Given information:
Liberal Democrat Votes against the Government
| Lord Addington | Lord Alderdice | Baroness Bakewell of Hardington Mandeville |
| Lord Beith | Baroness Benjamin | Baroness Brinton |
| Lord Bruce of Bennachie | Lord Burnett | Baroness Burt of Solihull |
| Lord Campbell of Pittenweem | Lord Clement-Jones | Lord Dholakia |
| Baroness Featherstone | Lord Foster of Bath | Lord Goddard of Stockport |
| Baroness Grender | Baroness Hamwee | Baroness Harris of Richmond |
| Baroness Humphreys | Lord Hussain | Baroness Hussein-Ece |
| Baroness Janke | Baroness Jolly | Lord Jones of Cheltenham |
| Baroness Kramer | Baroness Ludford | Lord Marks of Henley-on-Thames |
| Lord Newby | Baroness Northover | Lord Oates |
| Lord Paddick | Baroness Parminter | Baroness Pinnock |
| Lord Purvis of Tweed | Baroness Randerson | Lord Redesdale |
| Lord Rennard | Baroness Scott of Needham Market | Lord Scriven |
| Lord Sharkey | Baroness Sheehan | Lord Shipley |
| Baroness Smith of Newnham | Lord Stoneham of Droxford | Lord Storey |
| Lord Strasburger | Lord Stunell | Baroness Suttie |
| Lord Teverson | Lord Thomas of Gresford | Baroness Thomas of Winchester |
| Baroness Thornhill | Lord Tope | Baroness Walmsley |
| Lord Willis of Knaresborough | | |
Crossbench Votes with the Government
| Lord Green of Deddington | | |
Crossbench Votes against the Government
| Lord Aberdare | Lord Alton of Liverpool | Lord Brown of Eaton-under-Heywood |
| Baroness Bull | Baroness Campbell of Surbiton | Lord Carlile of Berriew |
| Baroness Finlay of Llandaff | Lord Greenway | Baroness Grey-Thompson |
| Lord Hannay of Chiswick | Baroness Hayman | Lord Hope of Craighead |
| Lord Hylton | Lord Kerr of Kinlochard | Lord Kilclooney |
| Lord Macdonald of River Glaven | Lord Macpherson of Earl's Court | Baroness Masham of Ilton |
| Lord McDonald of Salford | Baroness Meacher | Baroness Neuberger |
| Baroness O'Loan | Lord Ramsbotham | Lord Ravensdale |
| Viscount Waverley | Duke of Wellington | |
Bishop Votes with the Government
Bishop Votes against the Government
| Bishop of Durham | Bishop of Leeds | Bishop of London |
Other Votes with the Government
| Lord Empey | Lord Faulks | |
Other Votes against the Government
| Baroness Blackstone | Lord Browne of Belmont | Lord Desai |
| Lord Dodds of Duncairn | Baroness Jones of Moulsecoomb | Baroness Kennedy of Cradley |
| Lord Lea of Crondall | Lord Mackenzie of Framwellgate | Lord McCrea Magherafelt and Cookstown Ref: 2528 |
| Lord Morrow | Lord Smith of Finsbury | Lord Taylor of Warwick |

==

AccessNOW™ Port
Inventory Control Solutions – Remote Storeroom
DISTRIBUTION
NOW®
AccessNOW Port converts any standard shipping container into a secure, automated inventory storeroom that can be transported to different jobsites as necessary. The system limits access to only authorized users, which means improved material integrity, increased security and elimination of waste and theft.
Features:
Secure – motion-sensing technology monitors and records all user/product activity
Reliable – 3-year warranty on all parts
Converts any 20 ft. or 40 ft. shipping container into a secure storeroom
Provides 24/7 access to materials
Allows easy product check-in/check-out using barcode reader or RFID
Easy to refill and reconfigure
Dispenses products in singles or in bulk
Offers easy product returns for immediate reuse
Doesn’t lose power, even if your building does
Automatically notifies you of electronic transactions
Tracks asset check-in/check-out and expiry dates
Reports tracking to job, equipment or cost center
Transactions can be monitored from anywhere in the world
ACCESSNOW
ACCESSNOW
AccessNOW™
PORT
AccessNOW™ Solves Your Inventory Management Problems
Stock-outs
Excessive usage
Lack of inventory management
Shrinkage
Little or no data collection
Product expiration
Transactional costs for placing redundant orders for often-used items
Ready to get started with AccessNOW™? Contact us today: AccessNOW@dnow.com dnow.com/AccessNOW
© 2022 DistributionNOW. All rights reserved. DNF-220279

==

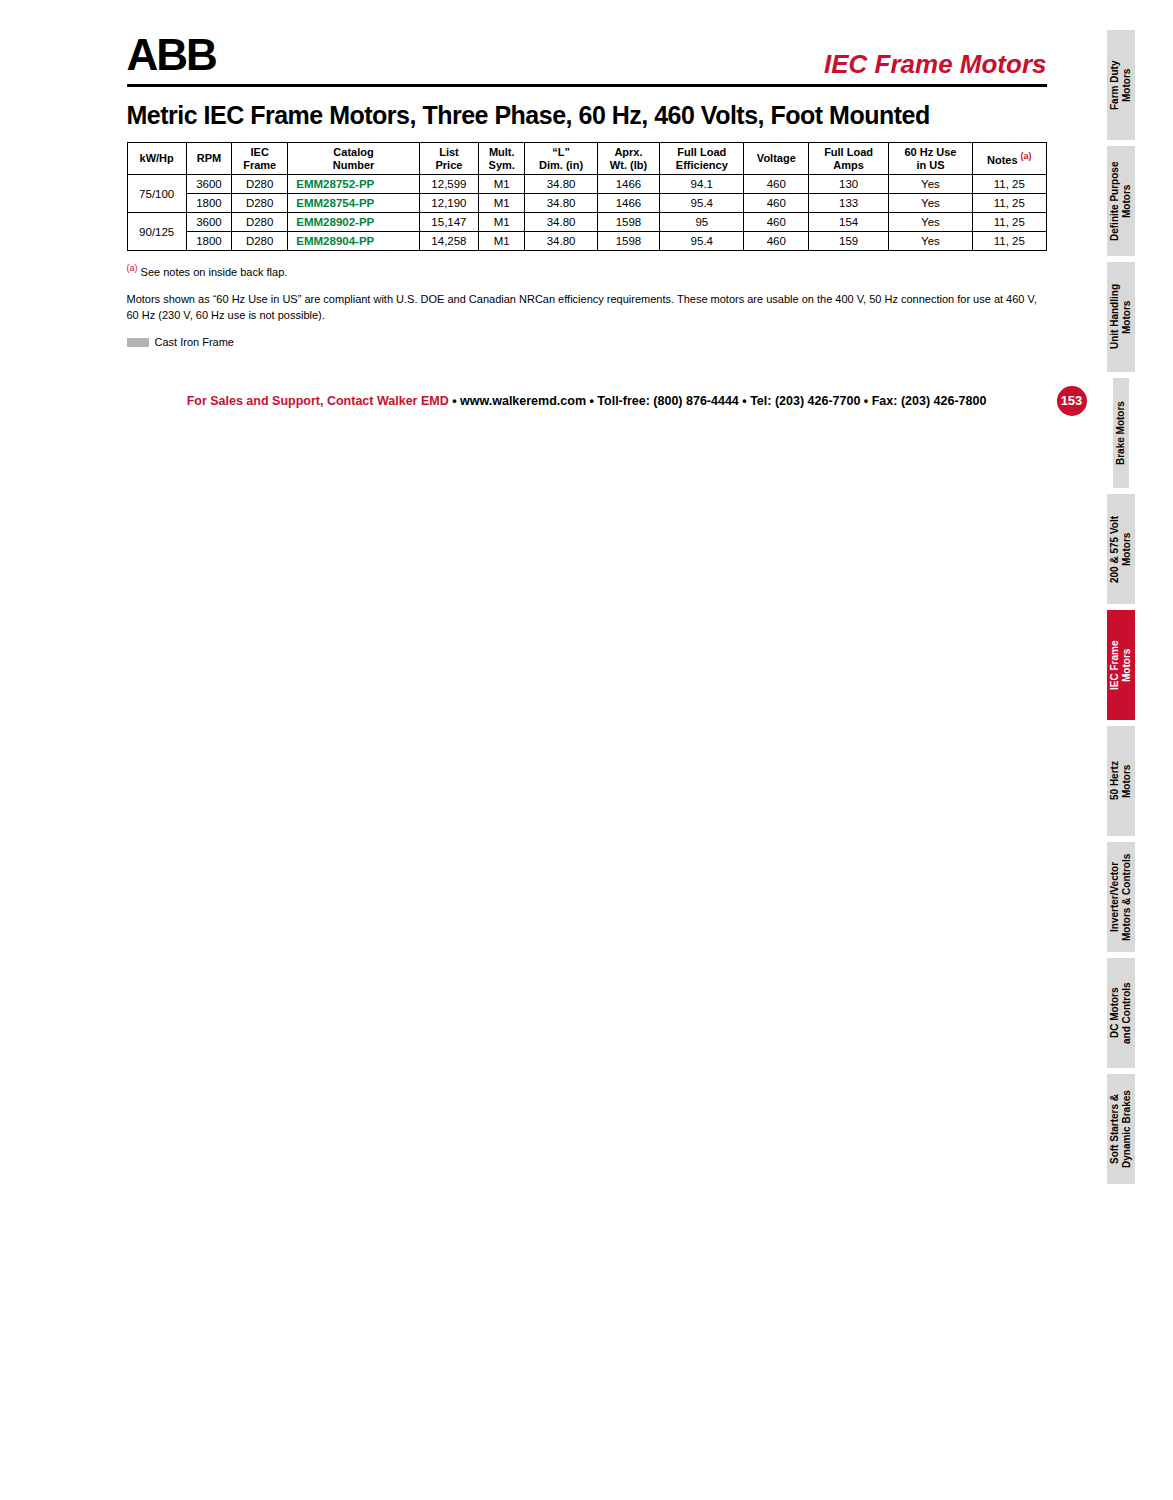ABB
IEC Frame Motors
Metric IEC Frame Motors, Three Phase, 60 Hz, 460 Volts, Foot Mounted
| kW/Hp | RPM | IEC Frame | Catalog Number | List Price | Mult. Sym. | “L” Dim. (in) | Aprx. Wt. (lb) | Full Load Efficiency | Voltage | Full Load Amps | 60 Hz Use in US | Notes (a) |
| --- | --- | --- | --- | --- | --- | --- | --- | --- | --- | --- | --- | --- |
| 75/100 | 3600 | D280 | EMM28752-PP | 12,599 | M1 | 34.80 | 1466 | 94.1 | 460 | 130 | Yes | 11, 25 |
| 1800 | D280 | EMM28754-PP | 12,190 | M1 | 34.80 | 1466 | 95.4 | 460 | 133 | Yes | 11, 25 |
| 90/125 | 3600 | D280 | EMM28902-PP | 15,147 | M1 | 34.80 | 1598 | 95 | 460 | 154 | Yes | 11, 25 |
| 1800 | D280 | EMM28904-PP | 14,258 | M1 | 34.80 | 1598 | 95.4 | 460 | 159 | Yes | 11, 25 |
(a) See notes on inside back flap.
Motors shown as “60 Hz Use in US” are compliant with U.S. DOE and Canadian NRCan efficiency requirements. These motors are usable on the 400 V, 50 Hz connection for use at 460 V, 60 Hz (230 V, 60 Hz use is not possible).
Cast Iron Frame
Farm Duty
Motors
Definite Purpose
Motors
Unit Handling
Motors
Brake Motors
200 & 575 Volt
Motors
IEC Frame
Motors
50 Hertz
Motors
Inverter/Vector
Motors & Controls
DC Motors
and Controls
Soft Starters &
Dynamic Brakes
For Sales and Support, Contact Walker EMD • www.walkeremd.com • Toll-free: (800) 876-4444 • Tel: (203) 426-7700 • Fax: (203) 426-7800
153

Instructions for the task: With the line that has "Notes (a) |" as the first and the line that has "159 | Yes | 11, 25 |" as the last, repeat exactly that run of lines above and no more.

Answer section:
| kW/Hp | RPM | IEC Frame | Catalog Number | List Price | Mult. Sym. | “L” Dim. (in) | Aprx. Wt. (lb) | Full Load Efficiency | Voltage | Full Load Amps | 60 Hz Use in US | Notes (a) |
| --- | --- | --- | --- | --- | --- | --- | --- | --- | --- | --- | --- | --- |
| 75/100 | 3600 | D280 | EMM28752-PP | 12,599 | M1 | 34.80 | 1466 | 94.1 | 460 | 130 | Yes | 11, 25 |
| 1800 | D280 | EMM28754-PP | 12,190 | M1 | 34.80 | 1466 | 95.4 | 460 | 133 | Yes | 11, 25 |
| 90/125 | 3600 | D280 | EMM28902-PP | 15,147 | M1 | 34.80 | 1598 | 95 | 460 | 154 | Yes | 11, 25 |
| 1800 | D280 | EMM28904-PP | 14,258 | M1 | 34.80 | 1598 | 95.4 | 460 | 159 | Yes | 11, 25 |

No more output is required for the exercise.